Below is the explain plan for the SQL, note the JSONTABLE EVALUATION operation that appears for the JSON_TABLE call. The cardinality numbers, however, are totally off, despite gathering statistics.

SQL>  select jt.txndetail_id, jt.itemid, jt.quantity, jt.has_ref, jt.ref from txn,
        json_table( trxdata, '$'
          columns ( txndetail_id number(12) PATH '$.txndetail_id',
                    itemid number(5) PATH '$.itemid',
                    quantity number(10,4) PATH '$.qty',
                    value  number(10,2) PATH '$.value',
                    has_ref varchar2(5 char) exists path '$.ref',
                    ref varchar(20 char) path '$.ref'
         )) jt;
  2    3    4    5    6    7    8    9 
Execution Plan
----------------------------------------------------------
Plan hash value: 1752208875

-------------------------------------------------------------------------------
| Id  | Operation              | Name | Rows  | Bytes | Cost (%CPU)| Time     |
-------------------------------------------------------------------------------
|   0 | SELECT STATEMENT       |      | 16336 |  3573K|    58   (0)| 00:00:01 |
|   1 |  NESTED LOOPS          |      | 16336 |  3573K|    58   (0)| 00:00:01 |
|   2 |   TABLE ACCESS FULL    | TXN  |     2 |   428 |     2   (0)| 00:00:01 |
|   3 |   JSONTABLE EVALUATION |      |       |       |            |          |
-------------------------------------------------------------------------------




JSON_QUERY
This function is similar to JSON_VALUE, it extracts value portion of a field named in the JSON path expression form, but it can extract an array of values whereas JSON_VALUE can only extract scalar values.

Consider this simple table containing 2 records. It stores an owner id and a collection of associated phone numbers. Each phone number has a type (mobile/home) and a number. The number of phone entries for a record can be single or multiple.

create table phones ( owner_id number(2), phones varchar(200));

insert into test values
 (1, '{
   Phone:{  "type":"mobile",
           "number":"123"}
     }');


insert into test values
 (2, '{
   Phone:[{  "type":"mobile","number":"456"},{  "type":"home","number":"789"}]
     }');


In the above sample, the first record has just a single number of type ‘mobile’.
The second record has two entries, one each for the types mobile and home.
It is specified as an array by wrapping it with a pair of [] brackets.

For data in this form JSON_VALUE cannot be used for extraction of the fields.

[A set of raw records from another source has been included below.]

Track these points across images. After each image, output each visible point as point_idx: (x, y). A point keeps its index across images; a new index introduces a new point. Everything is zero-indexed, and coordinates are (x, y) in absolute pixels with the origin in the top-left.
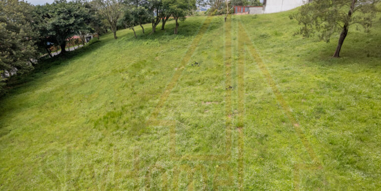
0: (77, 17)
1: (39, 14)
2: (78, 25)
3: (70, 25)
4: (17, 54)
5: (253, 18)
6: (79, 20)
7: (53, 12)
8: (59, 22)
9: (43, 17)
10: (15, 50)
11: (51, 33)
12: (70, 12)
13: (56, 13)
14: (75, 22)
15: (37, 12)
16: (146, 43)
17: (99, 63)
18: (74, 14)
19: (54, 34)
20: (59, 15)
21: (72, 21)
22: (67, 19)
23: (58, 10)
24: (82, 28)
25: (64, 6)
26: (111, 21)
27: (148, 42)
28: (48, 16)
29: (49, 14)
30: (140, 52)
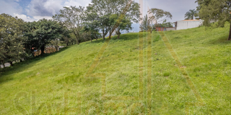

See the result:

SQL> select owner_id, json_value(contact_nos,'$.Phone[*].number' ) phones from phones;
OWNER_ID PHONES
---------- --------------------
1 123
2 <null>



Using JSON_QUERY, we get:

SQL> select owner_id, json_query(contact_nos,'$.Phone[*].number' with conditional wrapper) phones from phones;

  OWNER_ID PHONES
---------- --------------------
         1 ["123"]
         2 ["456","789"]

Note:
  1. The first record has only a single entry. Its data is returned as an array. Note the [].
  2. The second array has 2 elements and is returned as an array, like it should be.

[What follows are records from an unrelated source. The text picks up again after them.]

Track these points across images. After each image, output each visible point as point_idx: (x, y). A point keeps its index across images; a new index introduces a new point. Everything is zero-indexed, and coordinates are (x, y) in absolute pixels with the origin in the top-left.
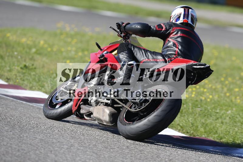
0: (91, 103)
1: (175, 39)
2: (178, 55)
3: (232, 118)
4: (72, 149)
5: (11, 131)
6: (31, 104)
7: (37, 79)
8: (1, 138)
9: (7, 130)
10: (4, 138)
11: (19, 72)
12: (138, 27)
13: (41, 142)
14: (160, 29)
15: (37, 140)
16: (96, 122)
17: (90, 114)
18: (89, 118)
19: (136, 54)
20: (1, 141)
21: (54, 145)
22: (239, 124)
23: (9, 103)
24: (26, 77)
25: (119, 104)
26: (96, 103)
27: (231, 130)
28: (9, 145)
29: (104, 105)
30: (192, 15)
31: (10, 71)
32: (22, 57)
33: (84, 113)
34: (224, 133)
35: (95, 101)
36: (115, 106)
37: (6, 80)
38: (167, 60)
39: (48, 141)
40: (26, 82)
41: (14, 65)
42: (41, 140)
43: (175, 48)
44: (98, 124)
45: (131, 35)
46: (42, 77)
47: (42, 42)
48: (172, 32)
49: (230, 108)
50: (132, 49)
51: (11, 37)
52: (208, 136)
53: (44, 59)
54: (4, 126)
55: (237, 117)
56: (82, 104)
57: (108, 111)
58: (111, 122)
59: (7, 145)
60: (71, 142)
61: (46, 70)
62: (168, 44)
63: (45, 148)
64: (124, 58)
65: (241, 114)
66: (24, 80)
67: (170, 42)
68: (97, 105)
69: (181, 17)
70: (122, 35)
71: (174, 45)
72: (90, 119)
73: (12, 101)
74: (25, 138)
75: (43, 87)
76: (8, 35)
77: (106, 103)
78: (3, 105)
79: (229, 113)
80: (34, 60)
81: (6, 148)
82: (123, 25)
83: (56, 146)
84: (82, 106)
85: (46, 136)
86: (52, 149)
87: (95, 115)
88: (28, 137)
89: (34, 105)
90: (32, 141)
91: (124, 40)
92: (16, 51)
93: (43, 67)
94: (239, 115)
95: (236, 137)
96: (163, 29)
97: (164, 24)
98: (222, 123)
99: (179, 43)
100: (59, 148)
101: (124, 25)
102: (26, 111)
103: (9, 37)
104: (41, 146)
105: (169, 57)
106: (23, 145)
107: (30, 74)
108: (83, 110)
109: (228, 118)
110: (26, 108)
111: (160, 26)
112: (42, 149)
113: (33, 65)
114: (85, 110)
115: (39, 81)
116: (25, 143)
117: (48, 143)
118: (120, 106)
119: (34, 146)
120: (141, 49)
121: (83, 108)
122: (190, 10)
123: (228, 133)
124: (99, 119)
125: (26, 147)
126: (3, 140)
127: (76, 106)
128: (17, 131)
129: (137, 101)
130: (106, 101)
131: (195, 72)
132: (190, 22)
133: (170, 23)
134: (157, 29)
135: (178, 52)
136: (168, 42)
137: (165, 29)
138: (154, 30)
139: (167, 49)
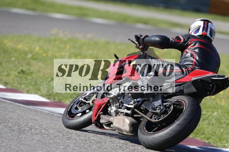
0: (110, 113)
1: (193, 50)
2: (196, 65)
3: (218, 120)
4: (67, 149)
6: (28, 107)
7: (33, 83)
8: (1, 140)
11: (16, 76)
13: (38, 143)
14: (179, 41)
15: (35, 141)
16: (116, 132)
17: (109, 124)
18: (108, 128)
20: (1, 143)
22: (225, 125)
23: (7, 106)
24: (22, 82)
25: (139, 114)
26: (115, 113)
27: (217, 131)
28: (8, 146)
29: (124, 115)
31: (8, 75)
32: (19, 63)
33: (104, 123)
34: (211, 134)
35: (115, 111)
36: (135, 116)
37: (5, 84)
38: (184, 71)
40: (23, 86)
41: (11, 70)
43: (192, 58)
44: (118, 134)
46: (38, 81)
47: (37, 49)
48: (189, 43)
49: (216, 110)
51: (8, 43)
52: (195, 137)
53: (40, 64)
55: (222, 119)
56: (101, 114)
57: (128, 121)
58: (131, 132)
59: (6, 146)
61: (41, 74)
63: (42, 149)
65: (226, 116)
66: (21, 84)
67: (187, 53)
68: (117, 115)
70: (141, 47)
71: (191, 56)
72: (110, 128)
73: (10, 104)
74: (23, 139)
75: (39, 90)
76: (5, 41)
77: (126, 113)
78: (2, 107)
79: (215, 115)
80: (31, 65)
81: (5, 149)
83: (53, 147)
84: (102, 116)
86: (49, 149)
87: (115, 124)
88: (27, 138)
89: (31, 107)
90: (31, 142)
91: (142, 52)
92: (13, 57)
93: (39, 71)
94: (225, 117)
95: (221, 137)
96: (182, 41)
97: (182, 36)
98: (209, 124)
99: (196, 54)
100: (55, 148)
102: (23, 113)
103: (5, 44)
104: (38, 146)
105: (186, 68)
106: (22, 146)
107: (26, 78)
108: (103, 120)
109: (214, 120)
110: (24, 110)
111: (178, 38)
112: (40, 149)
113: (29, 70)
114: (104, 120)
115: (36, 85)
116: (23, 144)
117: (45, 143)
118: (139, 116)
119: (32, 147)
121: (103, 118)
122: (209, 23)
123: (214, 133)
124: (119, 129)
125: (24, 147)
126: (2, 142)
128: (16, 133)
129: (158, 111)
130: (126, 111)
131: (214, 83)
132: (208, 34)
133: (188, 35)
134: (176, 41)
135: (195, 62)
136: (186, 53)
137: (183, 41)
138: (172, 42)
139: (184, 59)
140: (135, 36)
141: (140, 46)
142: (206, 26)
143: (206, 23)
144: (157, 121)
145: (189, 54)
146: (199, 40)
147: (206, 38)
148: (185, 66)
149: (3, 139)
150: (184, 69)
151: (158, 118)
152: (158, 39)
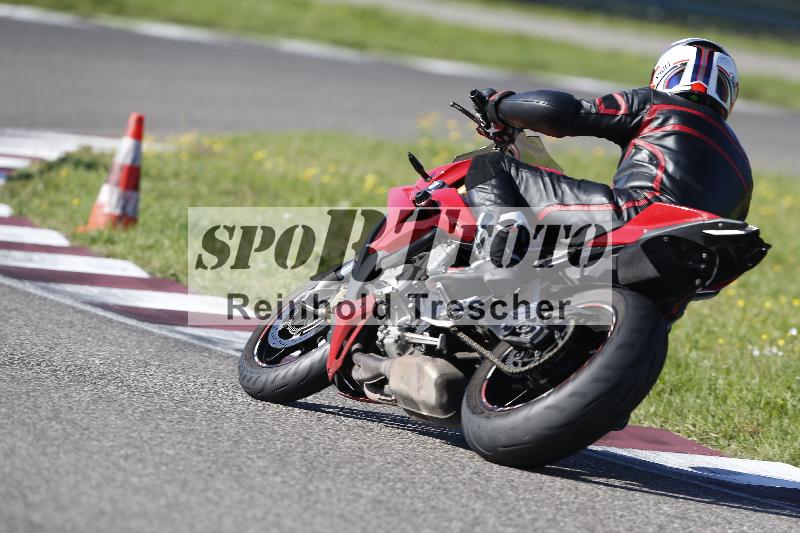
0: (383, 345)
1: (659, 142)
2: (663, 189)
5: (276, 474)
9: (263, 470)
10: (256, 494)
12: (541, 103)
13: (374, 509)
14: (610, 111)
15: (363, 501)
16: (399, 411)
17: (380, 384)
18: (378, 396)
19: (526, 189)
21: (420, 521)
25: (472, 350)
26: (399, 347)
29: (423, 353)
30: (721, 71)
33: (365, 381)
35: (396, 341)
36: (459, 355)
38: (624, 208)
39: (400, 506)
42: (376, 502)
43: (653, 168)
44: (404, 414)
45: (521, 130)
47: (370, 180)
48: (647, 118)
50: (513, 172)
54: (254, 456)
56: (357, 350)
57: (432, 371)
58: (444, 407)
59: (264, 519)
60: (474, 510)
62: (633, 156)
64: (488, 203)
67: (638, 149)
68: (404, 352)
69: (684, 73)
70: (492, 131)
71: (651, 161)
72: (383, 398)
74: (323, 495)
76: (260, 155)
77: (428, 346)
82: (491, 99)
84: (358, 357)
85: (393, 489)
87: (393, 385)
88: (334, 491)
90: (347, 504)
91: (496, 147)
96: (622, 112)
97: (624, 94)
99: (667, 154)
101: (495, 97)
103: (260, 163)
104: (375, 522)
105: (630, 198)
106: (319, 520)
108: (361, 370)
111: (609, 101)
114: (365, 371)
116: (323, 513)
117: (399, 512)
118: (476, 355)
119: (353, 523)
120: (541, 173)
121: (361, 364)
122: (717, 54)
124: (408, 400)
125: (327, 524)
127: (338, 357)
128: (296, 474)
129: (525, 338)
130: (427, 339)
131: (713, 249)
132: (712, 90)
133: (643, 91)
134: (602, 112)
135: (662, 182)
136: (634, 150)
137: (625, 110)
138: (589, 113)
139: (628, 172)
140: (473, 93)
141: (488, 127)
142: (704, 62)
143: (706, 52)
144: (520, 369)
145: (643, 156)
146: (678, 108)
147: (703, 104)
148: (628, 195)
149: (251, 497)
150: (621, 203)
151: (526, 360)
152: (542, 103)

  1. We queried with a JSON path expression ‘$.Phone[*].number’. The field[*].property expression means that we are expecting the field to be multi-valued and we want all values. That expression also works for the single-valued entry for record # 1 transparently.

  1. We can also interrogate the phone field, as if it contained a single-valued scalar field.

SQL> select owner_id, json_query(contact_nos,'$.Phone.number' with conditional wrapper) phones from phones;

  OWNER_ID PHONES
---------- --------------------
         1 ["123"]
         2 ["456","789"]


In the above query we have tried to interrogate the phone field as  a scalar value. The expression ‘$Phone.number’ is for a single-valued field.  But we can see that this expression works implicitly for the multi-valued content in the second record also. This behaviour is described in Oracle docs as implicit wrapping/unwrapping of data.